The Collector
I want to atone
for all the butterflies
I murdered as a boy,
dousing them with lighter fluid —
swallowtails, tiger, spicebush, and black,
monarchs and mourning cloaks.
I pinned my collection, brilliant wings
splayed open, onto a fibre board
which was probably laden
with asbestos — miniature Mengele
that I was, curating my prize
specimens. And all the fireflies
we caught in jars, who by morning
were dead —
I atone for them, too.
Because they were all
living creatures, never mine
to collect. This is not the same
as hearing a great singer perform
on stage, then buying the recording
as a keepsake, except in this:
The album never sounds as rich,
nor are dead butterflies — imprisoned,
inert — as beautiful as the living.
Now I am content
to watch them flit over flowery fields,
or to see the fireflies rising
out of evening dew.
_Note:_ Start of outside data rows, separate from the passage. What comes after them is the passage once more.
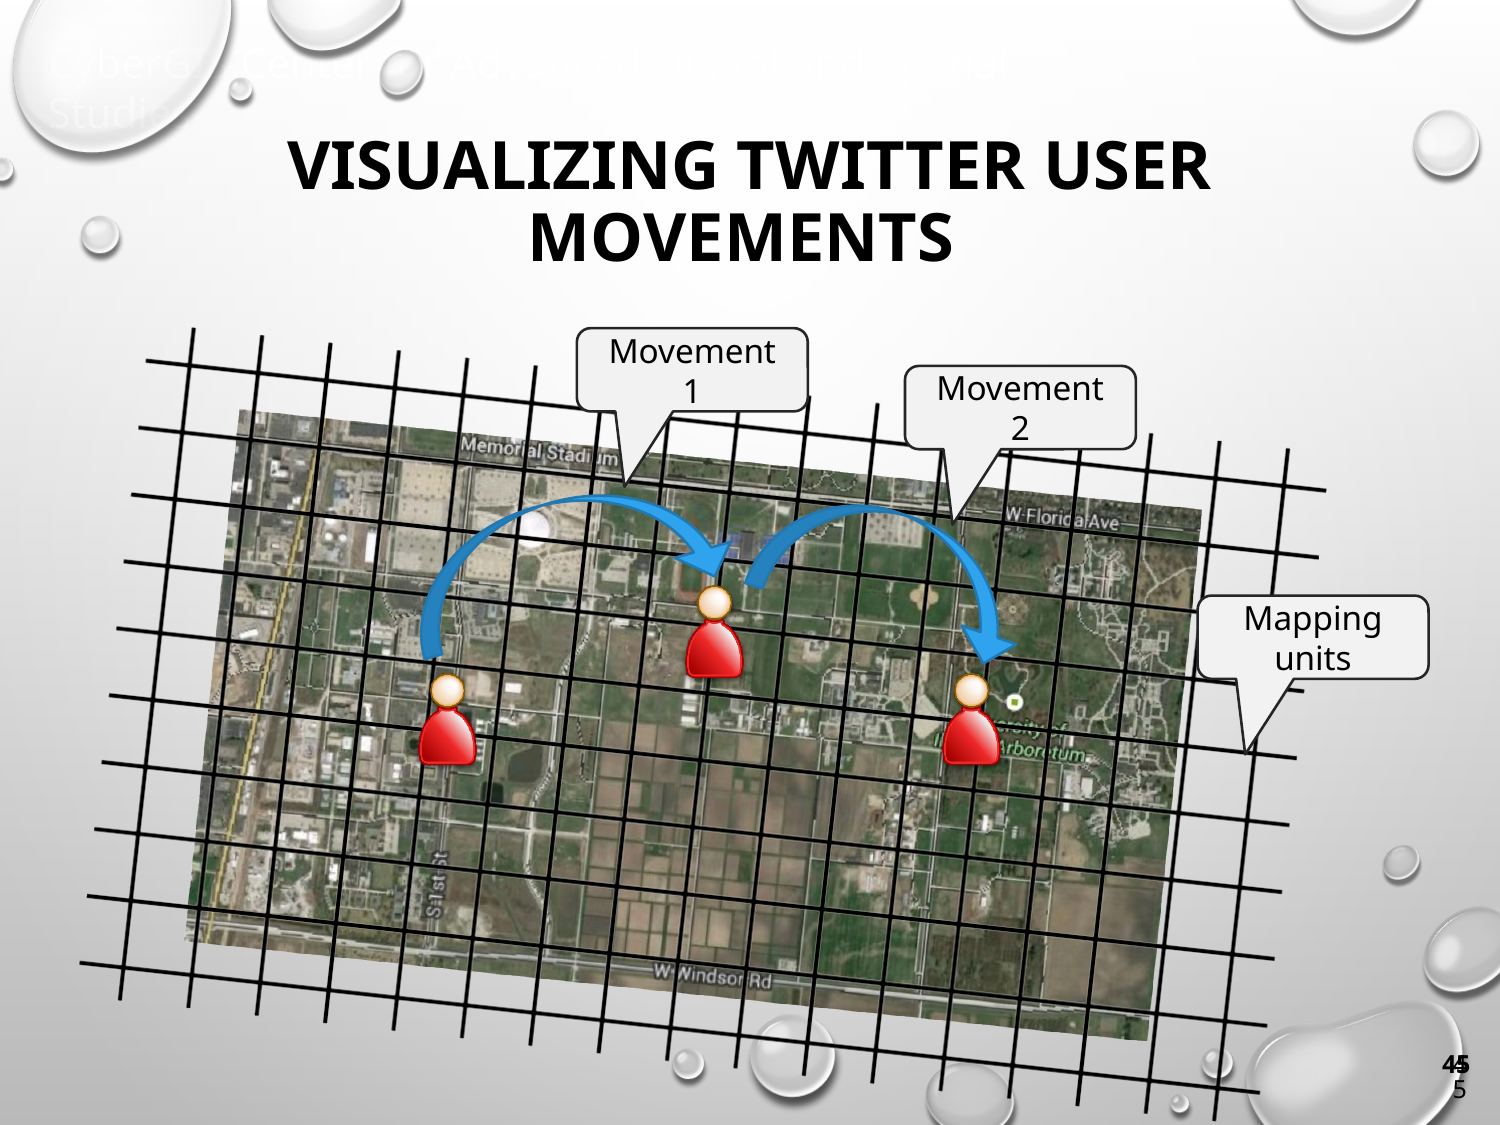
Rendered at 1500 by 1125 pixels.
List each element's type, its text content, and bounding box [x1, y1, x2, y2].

text_box Movement 1 [575, 326, 810, 383]
text_box Mapping units [1303, 594, 1430, 681]
picture [0, 0, 1500, 1125]
text_box [74, 130, 1425, 232]
text_box 45 [1437, 1032, 1488, 1099]
text_box Movement 2 [903, 364, 1138, 383]
title Visualizing Twitter user movements [75, 232, 1425, 279]
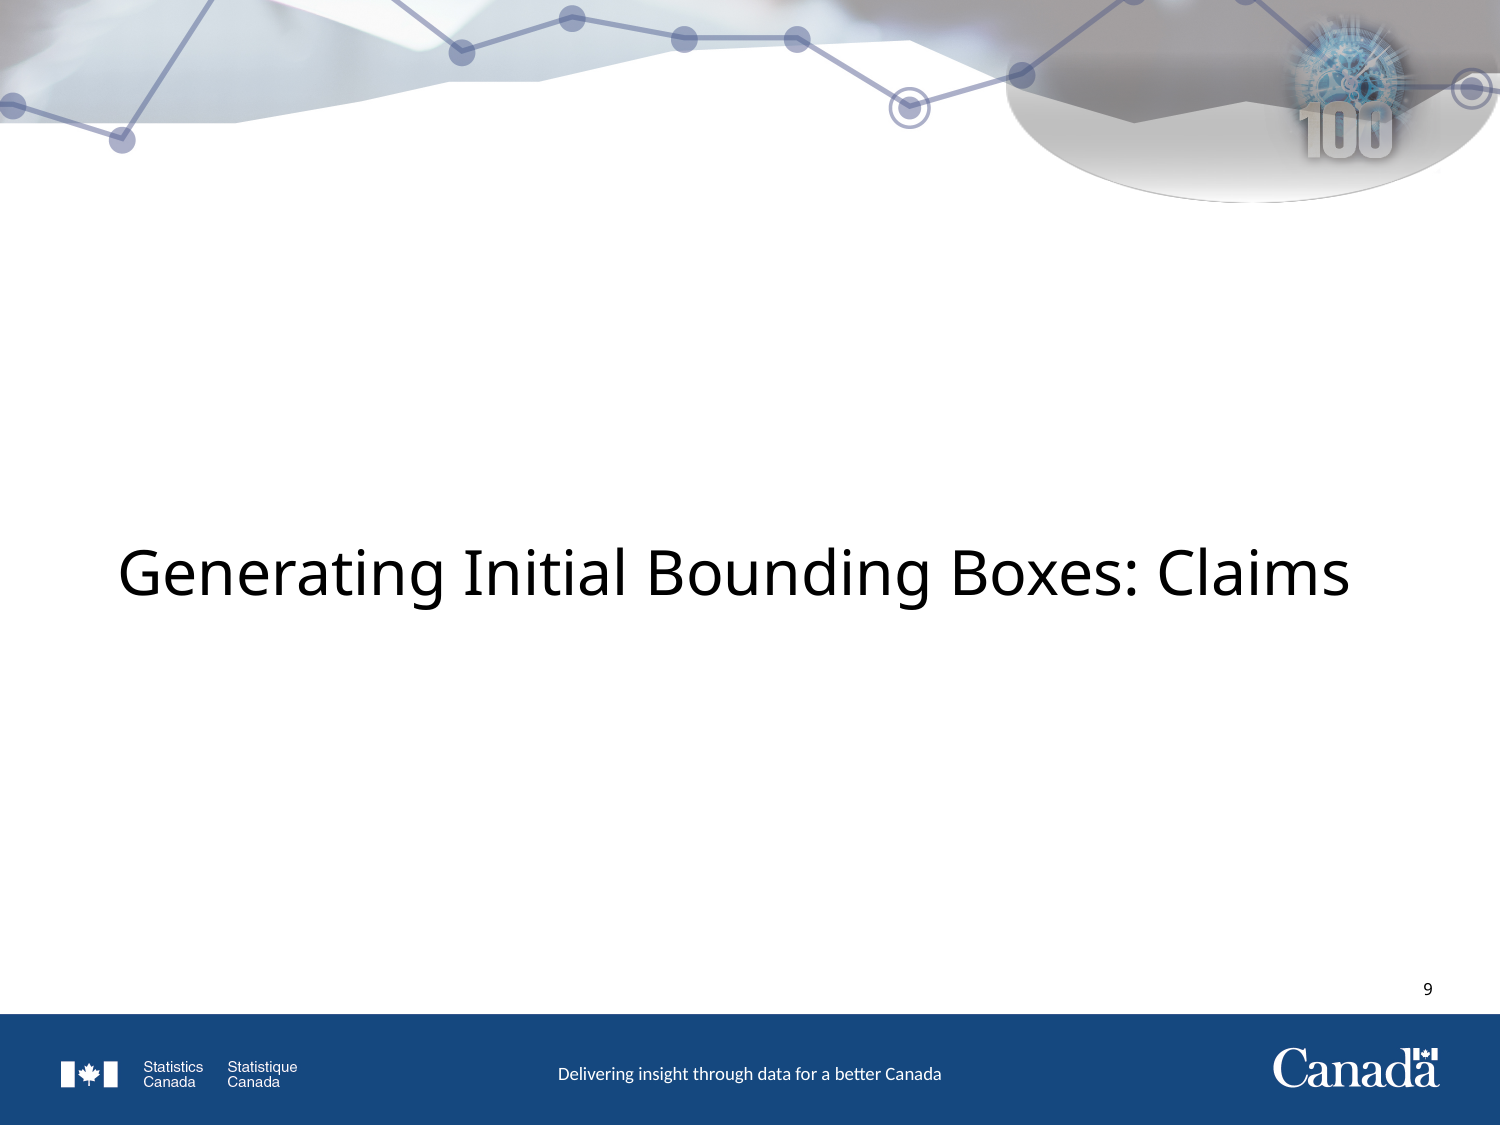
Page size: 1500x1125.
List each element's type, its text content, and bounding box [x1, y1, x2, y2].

slide_number 8 [1392, 971, 1448, 1013]
title Generating Initial Bounding Boxes: Claims [102, 489, 1397, 617]
picture [0, 0, 1500, 1125]
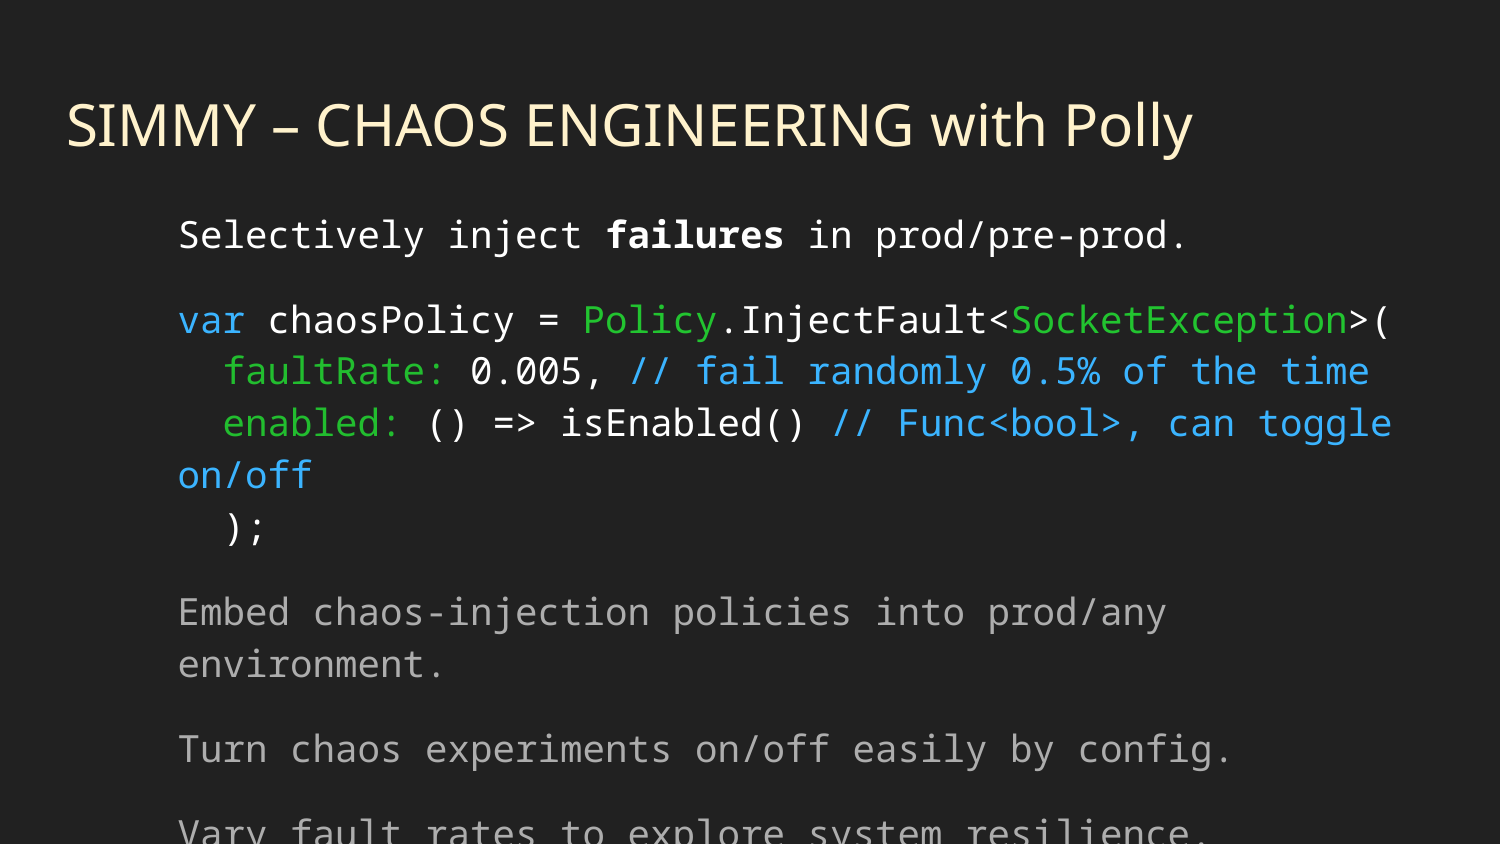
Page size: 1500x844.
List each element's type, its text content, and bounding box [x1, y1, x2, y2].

Perhaps
their airy weight can balance
their long-dead cousins.
Yet, I think atonement
is never enough.
Global Warning
pale bear on edge
of ice and water-blue
distances:
the seal
is on the gate, the rose
does not fade, but turns
brown under wind.
there was an explosion
in the circled square:
soldiers came running.
calculation spoilt
by fact — cold wall
scribed by sword-verses.
overhanging.
ineradicable.
a way of dressing.
a thousand islands
made of ice, floating south:
water-molecules
absorbed by sea.
and the bear swimming
against this
current, swimming
into the sun.
a rifle is only a machine.
a contrivance of levers,
and yet enough of them
will move the earth.
W. Luther Jett is a native of Montgomery County, Maryland and a retired special educator. His poetry has been published in numerous journals as well as several anthologies. He is the author of five poetry chapbooks: "Not Quite: Poems Written in Search of My Father", (Finishing Line Press, 2015), and “Our Situation”, (Prolific Press, 2018), “Everyone Disappears” (Finishing Line Press, 2020), “Little Wars” (Kelsay Books, 2021), and “Watchman, What of the Night?” (CW Books, 2022).